クレマチスのいろいろ

(3)クレマチス属の性質と形態

●種子
クレマチスは花が終わると、受粉しているものは種子を着けます。
一般の栽培種ですといわゆる毛玉と呼ばれる果実ができ、雌しべの毛が伸びて羽になり、その1個づつに1個の種子がついたものが,沢山花托に付着しています。
1個の果実に着いている種子の数は種類によって異なり、センニンソウでは3~5個、C.patensやその交配種では30個内外、園芸種のジャックマニとその仲間では1~5個と一様ではありません。

●発芽
クレマチスの種子を蒔きますとやがて発芽するのですが、クレマチスの種子は播種から発芽までの期間が長いのが特徴です。
例えば2008年11月3日に蒔いたC.patensでは発芽が2010年3月5日で1年4ヶ月、 C,patens 2008年1月28日播種、発芽2010年3月1日、アルピナ”シアネア”播種2009年9月15日 発芽2010年3月7日などです。
一般の大輪栽培種も播種後発芽までに5~10ヶ月の期間がかかります。
たとえば、”フラウ・ミキコ”2009年9月14日播種、 発芽2010年3月1日。

種子の発芽までの日数は、種子の熟度と保存期間と保存状態で変わります。
発芽が遅れる理由としては、クレマチスの種の外皮が物理的に発芽の妨げになったり、外皮の中に発芽抑制物質が含まれていて発芽を妨げるということは、外皮を剥いた比較実験で発芽までの日数に変わりがないことから否定されます。
従来から未熟の種子は発芽が早いことは知られていますので、種子の成長過程で発芽を抑制する物質が作られ、胚芽か胚乳に蓄えられるのではないかという推測があります。
発芽までの時間を短縮する試みはいろいろ試されていますが、私の体験では種皮を剥く、pHを上げる、冷蔵や冷凍処理などの追試や、独自に行ったジベレリンやベンジルアミノプリンの溶液処理の試験では、すべて目立った効果は見られませんでした。
このほか加温処理や加温冷却のサイクル処理が時間短縮や発芽率の向上に有効であるとの説もあり、ある種子販売業者はこの処理を推奨しています。

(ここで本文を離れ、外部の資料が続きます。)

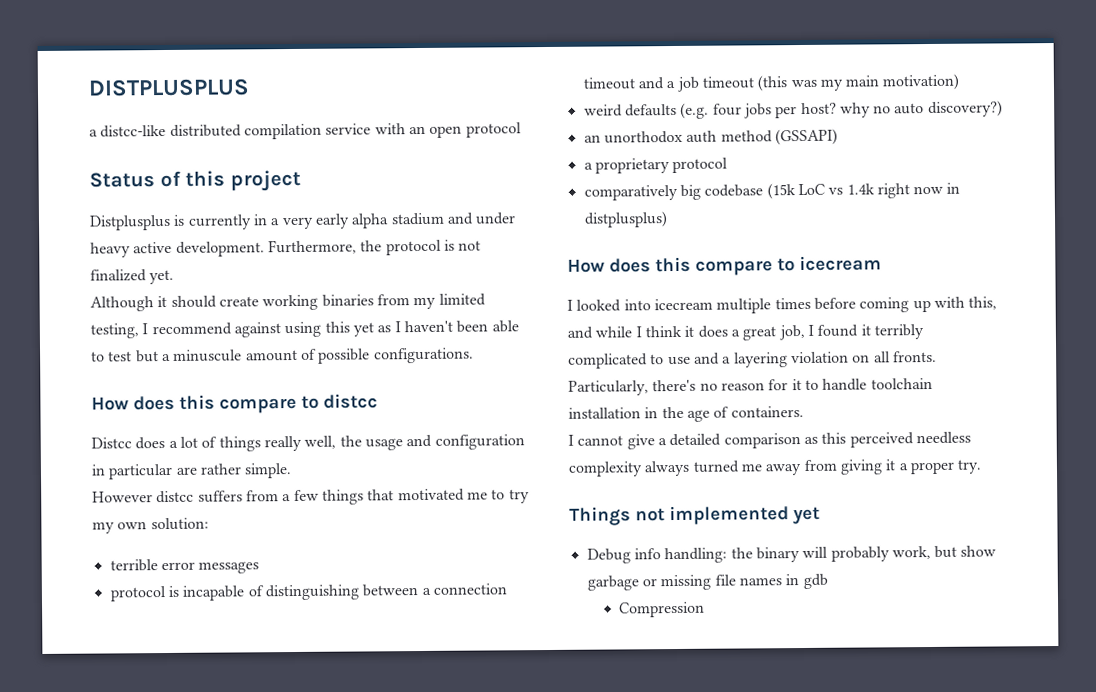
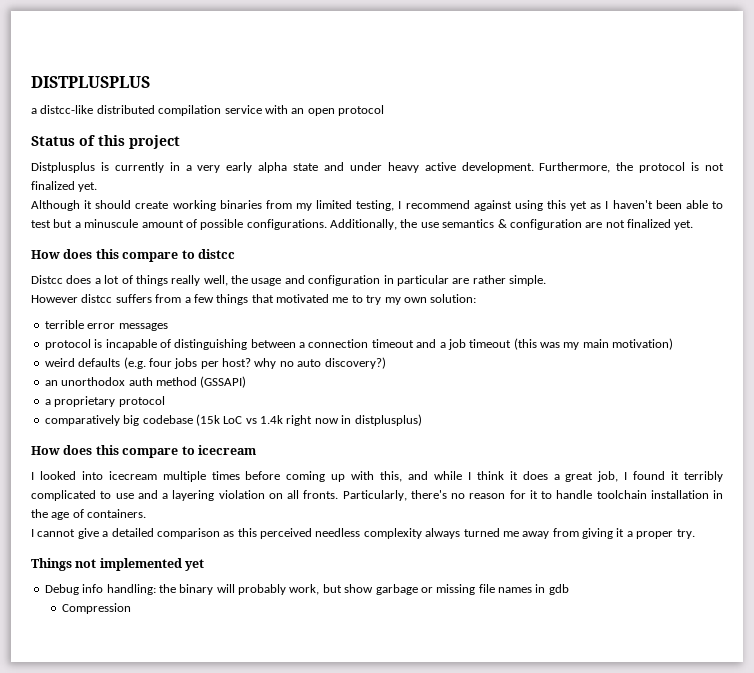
[390,212,445,226] stadium -> [293,163,319,171] state
(474, 355) none -> [330,219,694,230] Additionally, the use semantics & configuration are not finalized yet.

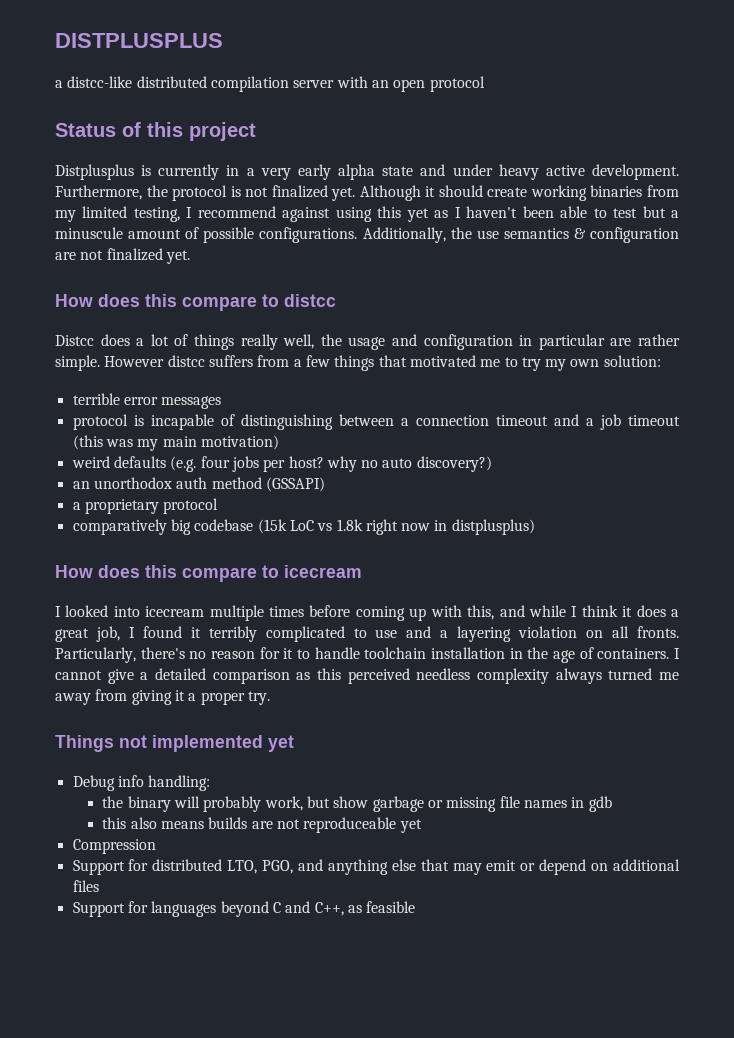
[224,105,262,114] service -> [293,80,335,88] server
(98, 187) // -> (356, 194) none
(546, 280) // -> (100, 363) none
[260,415,283,424] 1.4k -> [336,519,363,531] 1.8k
(147, 513) // -> (670, 653) none
(156, 589) none -> (211, 783) //
[62,603,132,614] Compression -> [102,817,422,833] [72,839,156,854] [72,859,680,875] [72,880,99,892] [72,901,416,917] this also means builds are not reproduceable yet // Compression // Support for distributed LTO, PGO, and anything else that may emit or depend on additional files // Support for languages beyond C and C++, as feasible

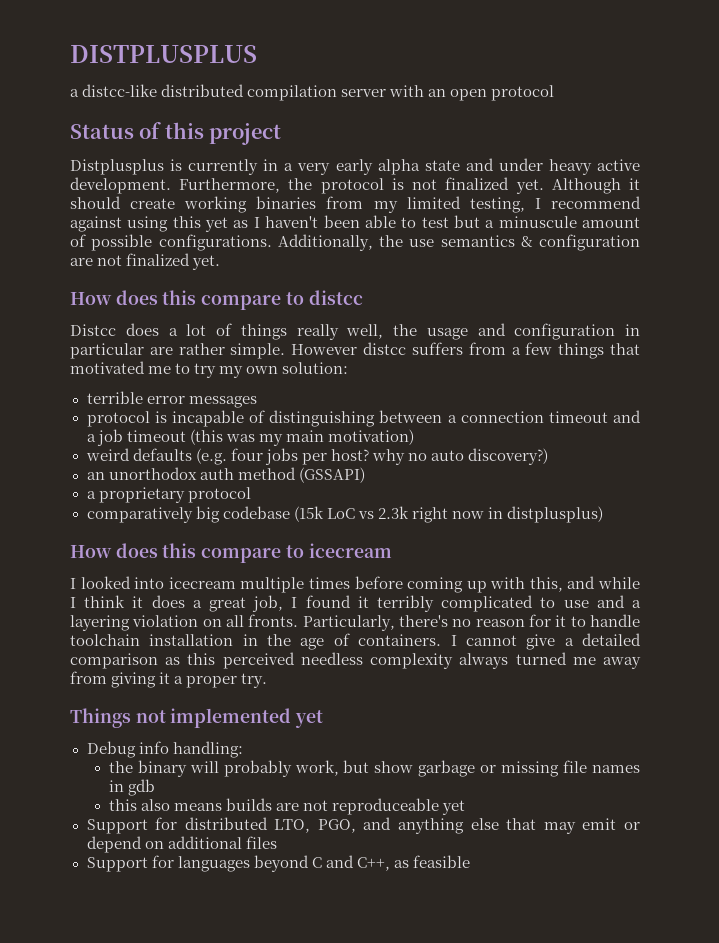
[336,519,363,531] 1.8k -> [377,506,409,519] 2.3k
[72,839,156,854] // Compression -> (466, 807) none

発芽はまず根から始まり、後に芽が伸び始めます。豆のように根が胚乳を地表から持ち上げてこれが子葉になることはありません。
根は発芽が始まるかなり前から伸び始めているようで、本葉が開いたときには多くの品種で5cm以上の根がついています。

以上きわめて大雑把で、クレマチスという植物について説明しましたが、分かりにくい箇所もあろうかとおもいます。
英文の成書も幾つか出ていますので参考にしてください。